CompGS: Smaller and Faster Gaussian Splatting with Vector Quantization
KL Navaneet, Kossar Pourahmadi Meibodi, Soroush Abbasi Koohpayegani, Hamed Pirsiavash
TL;DR
CompGS addresses the large storage demands of 3D Gaussian Splatting by applying vector quantization to Gaussian parameters during training, building compact per-parameter codebooks and per-Gaussian indices, and using run-length encoding to compress the index stream. An opacity regularizer promotes pruning of near-invisible Gaussians, enabling substantial reductions in memory (40–50x) and faster rendering (2–3x) with minimal quality loss, while BitQ further increases compression to ~65x. The method preserves 3DGS's rendering speed and quality on multiple benchmarks, including AR/VR-scale datasets, making radiance-field representations more practical for edge devices. The work also provides extensive ablations and analysis on codebook design, parameter quantization, and cross-scene generalization of the codebooks.
Abstract
3D Gaussian Splatting (3DGS) is a new method for modeling and rendering 3D radiance fields that achieves much faster learning and rendering time compared to SOTA NeRF methods.

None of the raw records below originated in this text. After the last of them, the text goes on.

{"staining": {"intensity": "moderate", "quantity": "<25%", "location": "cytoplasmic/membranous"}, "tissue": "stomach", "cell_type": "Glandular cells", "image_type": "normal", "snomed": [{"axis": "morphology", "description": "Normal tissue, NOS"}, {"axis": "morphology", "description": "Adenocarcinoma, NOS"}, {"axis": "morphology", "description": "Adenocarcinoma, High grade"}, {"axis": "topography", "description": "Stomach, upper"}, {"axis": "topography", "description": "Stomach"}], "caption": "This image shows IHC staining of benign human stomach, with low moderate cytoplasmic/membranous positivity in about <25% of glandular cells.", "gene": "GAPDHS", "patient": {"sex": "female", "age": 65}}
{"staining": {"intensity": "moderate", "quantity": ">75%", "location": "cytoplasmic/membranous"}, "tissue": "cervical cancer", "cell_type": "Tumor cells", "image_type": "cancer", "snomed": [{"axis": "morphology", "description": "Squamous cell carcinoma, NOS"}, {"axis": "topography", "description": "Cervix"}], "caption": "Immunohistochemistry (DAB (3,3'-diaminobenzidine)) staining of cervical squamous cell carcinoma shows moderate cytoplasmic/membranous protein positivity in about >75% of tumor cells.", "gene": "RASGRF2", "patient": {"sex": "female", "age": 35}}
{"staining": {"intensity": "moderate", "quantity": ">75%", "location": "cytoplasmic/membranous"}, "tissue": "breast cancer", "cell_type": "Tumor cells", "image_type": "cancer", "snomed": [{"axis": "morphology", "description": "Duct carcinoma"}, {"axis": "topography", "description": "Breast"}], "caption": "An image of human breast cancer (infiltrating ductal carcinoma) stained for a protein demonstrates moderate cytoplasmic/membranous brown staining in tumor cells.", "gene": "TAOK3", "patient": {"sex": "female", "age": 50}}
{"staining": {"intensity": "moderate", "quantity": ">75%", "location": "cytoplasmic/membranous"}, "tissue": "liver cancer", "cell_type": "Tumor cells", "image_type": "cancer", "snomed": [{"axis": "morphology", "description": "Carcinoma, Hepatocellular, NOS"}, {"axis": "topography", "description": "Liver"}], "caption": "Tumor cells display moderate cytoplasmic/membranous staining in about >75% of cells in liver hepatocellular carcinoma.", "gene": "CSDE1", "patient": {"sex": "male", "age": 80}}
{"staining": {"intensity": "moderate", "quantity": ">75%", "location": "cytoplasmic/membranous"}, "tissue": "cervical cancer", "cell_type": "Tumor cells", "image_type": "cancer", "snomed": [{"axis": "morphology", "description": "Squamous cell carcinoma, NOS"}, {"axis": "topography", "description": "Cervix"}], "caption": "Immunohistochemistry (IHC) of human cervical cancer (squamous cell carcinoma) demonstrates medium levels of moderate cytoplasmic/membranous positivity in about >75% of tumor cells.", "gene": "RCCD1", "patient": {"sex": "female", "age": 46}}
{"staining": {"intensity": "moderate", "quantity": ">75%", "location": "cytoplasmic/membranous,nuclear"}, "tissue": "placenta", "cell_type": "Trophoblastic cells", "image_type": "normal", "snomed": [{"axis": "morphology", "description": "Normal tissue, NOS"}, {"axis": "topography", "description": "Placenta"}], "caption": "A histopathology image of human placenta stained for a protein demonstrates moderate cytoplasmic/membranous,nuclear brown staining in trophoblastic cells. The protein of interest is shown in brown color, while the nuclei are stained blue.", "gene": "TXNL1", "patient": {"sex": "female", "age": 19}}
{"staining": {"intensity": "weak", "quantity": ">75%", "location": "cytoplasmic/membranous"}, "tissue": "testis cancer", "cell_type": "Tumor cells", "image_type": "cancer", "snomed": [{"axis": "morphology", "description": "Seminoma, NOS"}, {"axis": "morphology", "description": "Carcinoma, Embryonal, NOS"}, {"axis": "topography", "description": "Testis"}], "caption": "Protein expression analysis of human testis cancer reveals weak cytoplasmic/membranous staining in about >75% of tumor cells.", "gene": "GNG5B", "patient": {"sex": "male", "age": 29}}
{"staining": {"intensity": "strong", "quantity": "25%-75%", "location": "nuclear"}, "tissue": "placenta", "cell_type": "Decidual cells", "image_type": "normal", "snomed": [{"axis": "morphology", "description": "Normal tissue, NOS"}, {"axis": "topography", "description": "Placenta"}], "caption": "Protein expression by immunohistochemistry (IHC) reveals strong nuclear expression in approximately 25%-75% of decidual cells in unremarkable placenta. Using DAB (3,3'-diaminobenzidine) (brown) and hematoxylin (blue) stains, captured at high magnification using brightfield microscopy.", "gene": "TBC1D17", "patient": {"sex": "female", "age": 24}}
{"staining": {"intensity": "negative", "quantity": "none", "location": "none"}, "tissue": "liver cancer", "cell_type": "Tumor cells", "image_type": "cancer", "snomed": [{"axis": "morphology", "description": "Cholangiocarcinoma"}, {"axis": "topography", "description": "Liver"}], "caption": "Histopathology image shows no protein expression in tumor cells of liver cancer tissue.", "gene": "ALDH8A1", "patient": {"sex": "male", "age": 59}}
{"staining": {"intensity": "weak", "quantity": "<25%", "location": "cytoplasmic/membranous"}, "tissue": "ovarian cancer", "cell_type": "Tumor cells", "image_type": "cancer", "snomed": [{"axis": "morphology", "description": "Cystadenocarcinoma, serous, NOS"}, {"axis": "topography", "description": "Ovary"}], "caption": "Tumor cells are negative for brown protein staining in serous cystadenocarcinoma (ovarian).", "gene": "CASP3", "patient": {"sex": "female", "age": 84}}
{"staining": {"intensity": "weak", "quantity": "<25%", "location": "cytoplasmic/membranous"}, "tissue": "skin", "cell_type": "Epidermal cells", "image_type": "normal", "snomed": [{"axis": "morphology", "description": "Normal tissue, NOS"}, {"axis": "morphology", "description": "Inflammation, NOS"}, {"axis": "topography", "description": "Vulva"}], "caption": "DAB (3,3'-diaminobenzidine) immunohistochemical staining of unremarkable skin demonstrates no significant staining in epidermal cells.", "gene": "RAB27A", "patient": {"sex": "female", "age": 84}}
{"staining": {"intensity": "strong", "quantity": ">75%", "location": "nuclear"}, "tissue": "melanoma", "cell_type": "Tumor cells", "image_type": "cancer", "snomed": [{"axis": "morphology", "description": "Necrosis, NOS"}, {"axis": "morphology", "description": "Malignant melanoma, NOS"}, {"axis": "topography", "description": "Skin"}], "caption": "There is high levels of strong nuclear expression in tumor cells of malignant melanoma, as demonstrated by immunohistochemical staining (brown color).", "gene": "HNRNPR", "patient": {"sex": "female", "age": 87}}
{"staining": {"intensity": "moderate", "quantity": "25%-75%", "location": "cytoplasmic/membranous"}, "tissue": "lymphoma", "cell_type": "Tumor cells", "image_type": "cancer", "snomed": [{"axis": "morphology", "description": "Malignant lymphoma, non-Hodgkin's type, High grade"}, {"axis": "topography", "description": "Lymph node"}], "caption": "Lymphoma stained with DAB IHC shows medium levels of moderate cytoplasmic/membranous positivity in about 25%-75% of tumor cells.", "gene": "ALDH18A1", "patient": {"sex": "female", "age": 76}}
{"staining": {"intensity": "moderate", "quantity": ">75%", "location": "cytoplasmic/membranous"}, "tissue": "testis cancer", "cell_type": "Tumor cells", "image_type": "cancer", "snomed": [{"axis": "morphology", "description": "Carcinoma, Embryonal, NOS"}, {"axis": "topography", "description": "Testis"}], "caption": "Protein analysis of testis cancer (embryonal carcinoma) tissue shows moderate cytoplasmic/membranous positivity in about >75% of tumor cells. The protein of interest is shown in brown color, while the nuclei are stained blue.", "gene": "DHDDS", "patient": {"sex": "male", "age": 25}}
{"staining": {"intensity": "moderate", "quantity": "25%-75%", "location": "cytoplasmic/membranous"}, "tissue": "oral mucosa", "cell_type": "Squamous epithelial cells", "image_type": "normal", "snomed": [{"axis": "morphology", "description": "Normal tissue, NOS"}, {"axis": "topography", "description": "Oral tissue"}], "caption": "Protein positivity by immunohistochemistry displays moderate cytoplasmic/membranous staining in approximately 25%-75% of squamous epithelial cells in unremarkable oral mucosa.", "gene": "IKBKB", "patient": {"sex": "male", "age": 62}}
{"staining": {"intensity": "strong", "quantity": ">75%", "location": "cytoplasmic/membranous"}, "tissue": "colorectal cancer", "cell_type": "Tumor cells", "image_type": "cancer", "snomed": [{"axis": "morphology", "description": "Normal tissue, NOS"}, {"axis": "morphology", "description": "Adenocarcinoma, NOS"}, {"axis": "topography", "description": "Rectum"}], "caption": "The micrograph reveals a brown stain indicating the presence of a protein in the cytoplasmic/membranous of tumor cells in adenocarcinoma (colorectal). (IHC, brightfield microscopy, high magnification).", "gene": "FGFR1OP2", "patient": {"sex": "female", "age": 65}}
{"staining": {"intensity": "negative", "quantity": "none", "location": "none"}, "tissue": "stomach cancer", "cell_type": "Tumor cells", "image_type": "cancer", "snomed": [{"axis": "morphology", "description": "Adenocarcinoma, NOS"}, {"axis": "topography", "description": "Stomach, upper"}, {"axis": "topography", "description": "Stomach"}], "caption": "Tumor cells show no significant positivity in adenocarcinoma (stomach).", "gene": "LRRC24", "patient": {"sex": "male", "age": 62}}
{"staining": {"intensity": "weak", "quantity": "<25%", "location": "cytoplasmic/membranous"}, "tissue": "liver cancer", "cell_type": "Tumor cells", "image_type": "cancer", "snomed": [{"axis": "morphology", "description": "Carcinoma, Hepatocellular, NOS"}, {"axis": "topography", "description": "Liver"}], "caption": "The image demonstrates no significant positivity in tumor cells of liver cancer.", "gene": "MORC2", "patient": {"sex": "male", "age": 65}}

However, it comes with a drawback in the much larger storage demand compared to NeRF methods since it needs to store the parameters for several 3D Gaussians. We notice that many Gaussians may share similar parameters, so we introduce a simple vector quantization method based on K-means to quantize the Gaussian parameters while optimizing them. Then, we store the small codebook along with the index of the code for each Gaussian. We compress the indices further by sorting them and using a method similar to run-length encoding. Moreover, we use a simple regularizer to encourage zero opacity (invisible Gaussians) to reduce the storage and rendering time by a large factor through reducing the number of Gaussians. We do extensive experiments on standard benchmarks as well as an existing 3D dataset that is an order of magnitude larger than the standard benchmarks used in this field. We show that our simple yet effective method can reduce the storage cost for 3DGS by 40 to 50x and rendering time by 2 to 3x with a very small drop in the quality of rendered images.